Business Insider’s coverage of the Mobile World Congress in Barcelona is sponsored by Intel. Read more »
If there’s one thing we’ve learned in the smartphone wars, it’s that it’s nearly impossible for a mobile operating to be successful without developers making cool apps for it.
Right now, Apple’s iOS and Google’s Android are the only two operating systems with broad support from developers. If you want the best apps and updates first, you shouldn’t use anything else. That’s part of the reason why BlackBerry has bombed and Microsoft’s Windows Phone has struggled to get more than 4% of the global smartphone market.
Now on to the next big thing, which many believe is wearable devices like smart watches and fitness trackers. Samsung announced three new wearables at the Mobile World Congress in Barcelona this week: The Gear 2 and Gear 2 Neo smart watches and the Gear Fit fitness band/smart watch. Meanwhile, other companies like LG, Motorola, HTC, Google, and Apple are all rumoured to have smart watches in the works. Most of those companies are expected to launch their wearables later this year or early next year.
But while many criticised Samsung for being first to market with a poorly received first-generation Galaxy Gear, it’s early entrance into wearables does give it one huge advantage over its rivals: it can now start courting developers to build apps and services for its smart watches.
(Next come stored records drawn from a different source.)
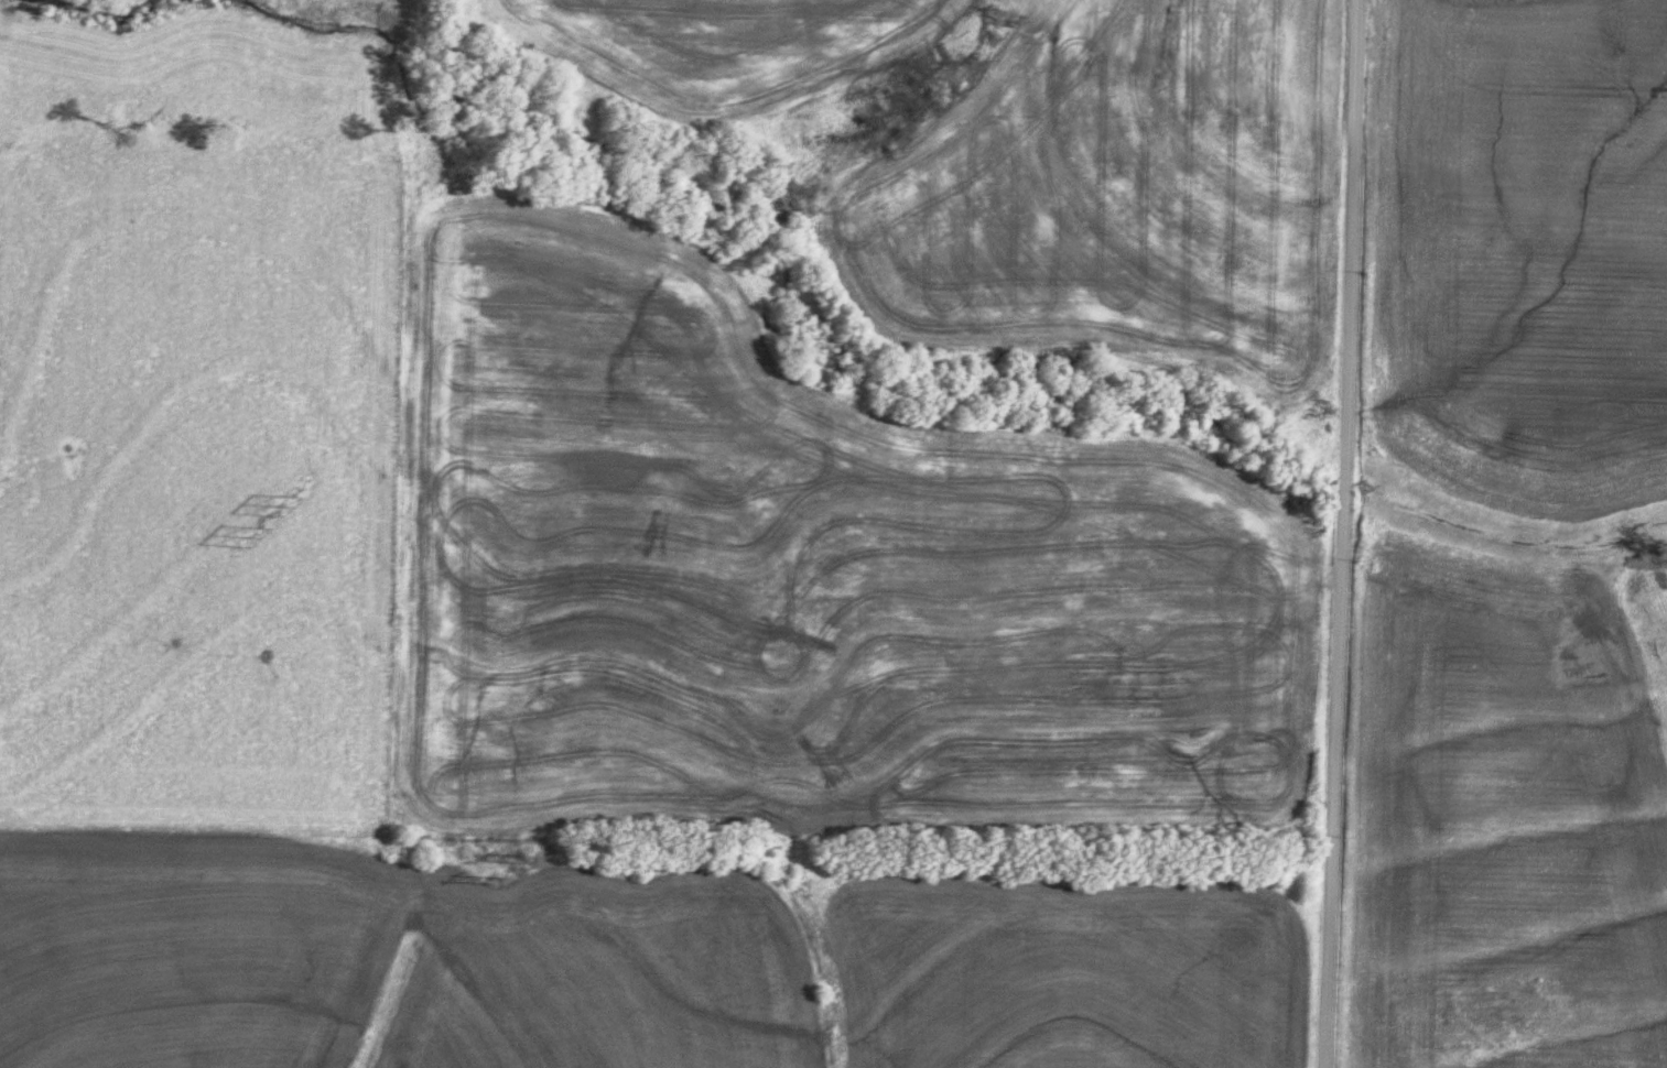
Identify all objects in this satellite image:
power tower: (283, 497)
road: (1343, 534)
power tower: (247, 538)
power tower: (527, 856)
power tower: (490, 875)

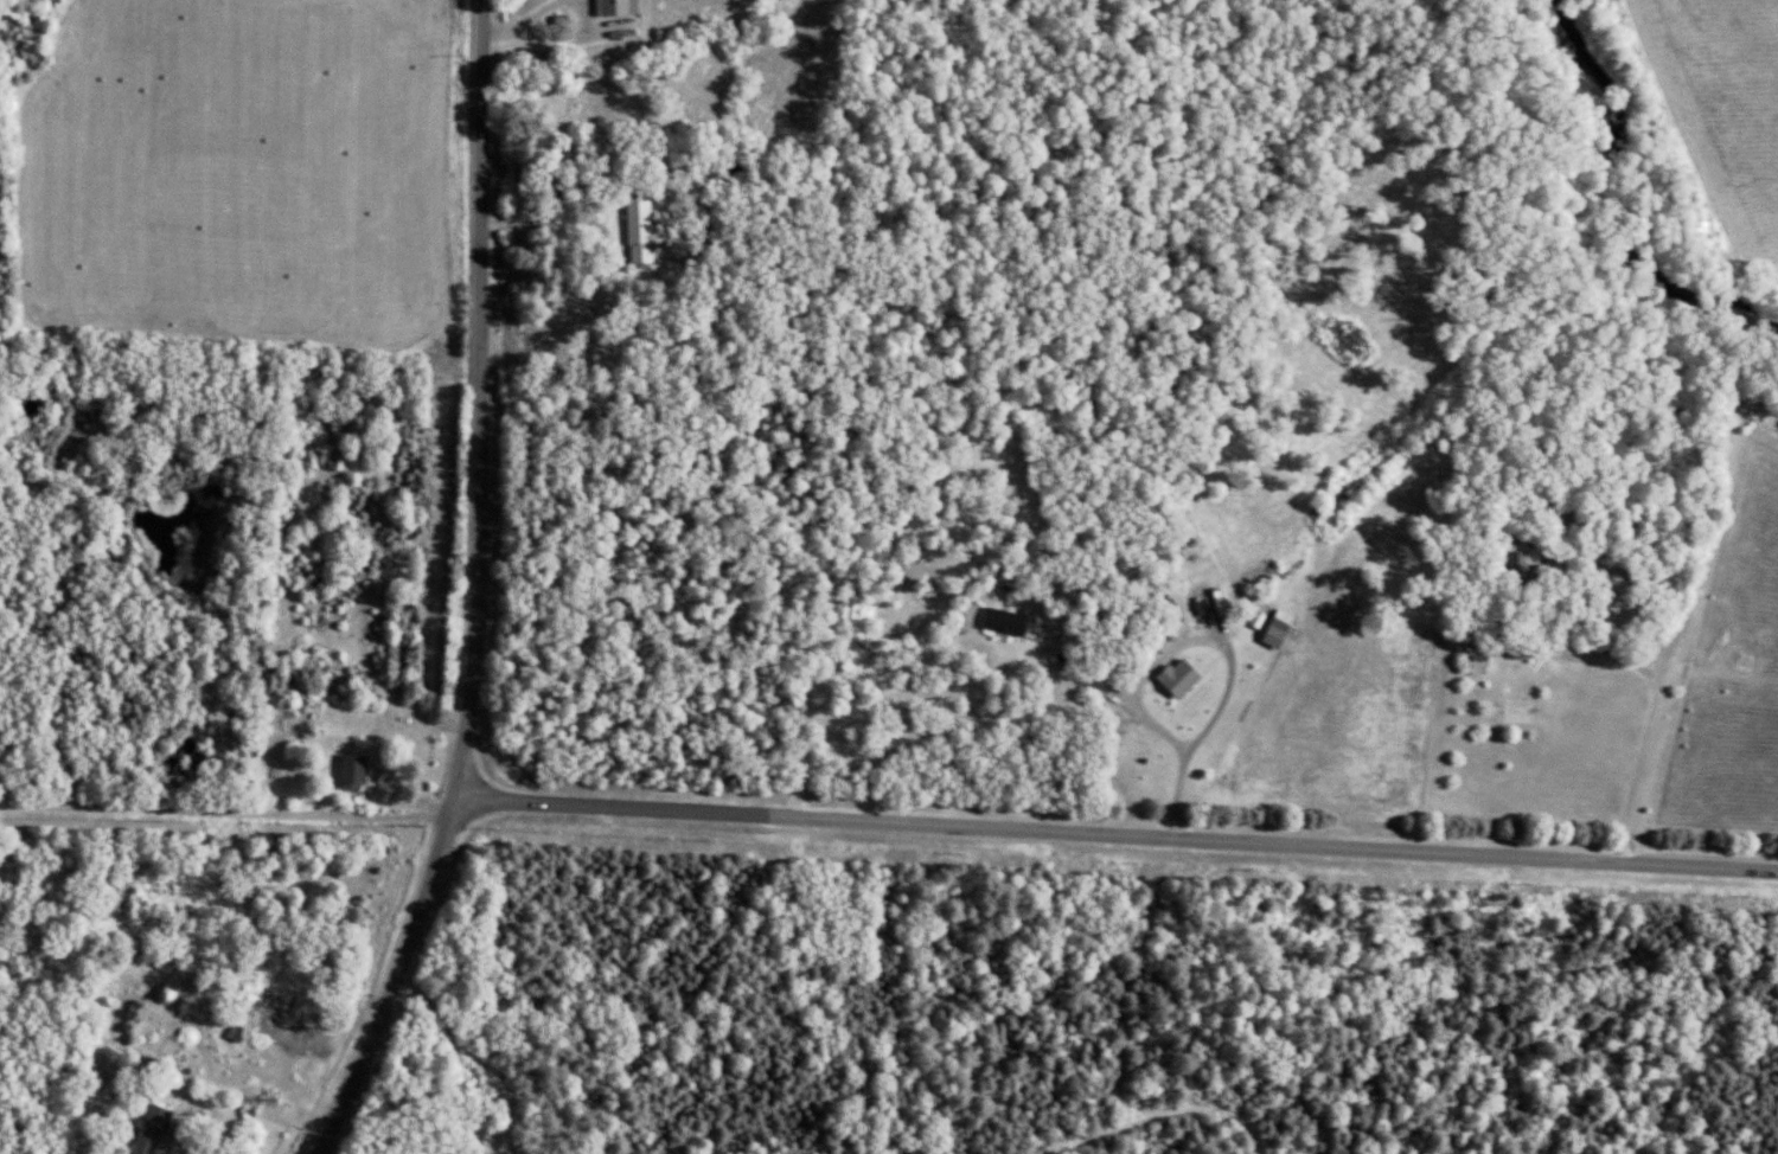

At a Mobile World Congress developers event today, Samsung announced that it is opening the Gear Fit to developers and adding new tools to make it easier to build apps for the new Gear 2/Gear 2 Neo smart watches. Assuming developers bite — and companies like CNN, eBay, Evernote, and about 100 others already have — Samsung will have the most robust wearable app ecosystem over any of its competitors.
Samsung isn’t alone. Pebble, a hardware startup that makes the best smart watch you can buy today, also has an app store, but it doesn’t have as many big-name apps as Samsung will have when its new wearables launch.
Then there are two big elephants in the room: Google and Apple, the biggest players in smartphone app ecosystems. Google is expected to launch a lightweight version of Android for wearable devices in a few months. Apple’s so-called iWatch could launch as early as this fall. You can bet they’ll attract developers too.
But for now, Samsung has the biggest head start.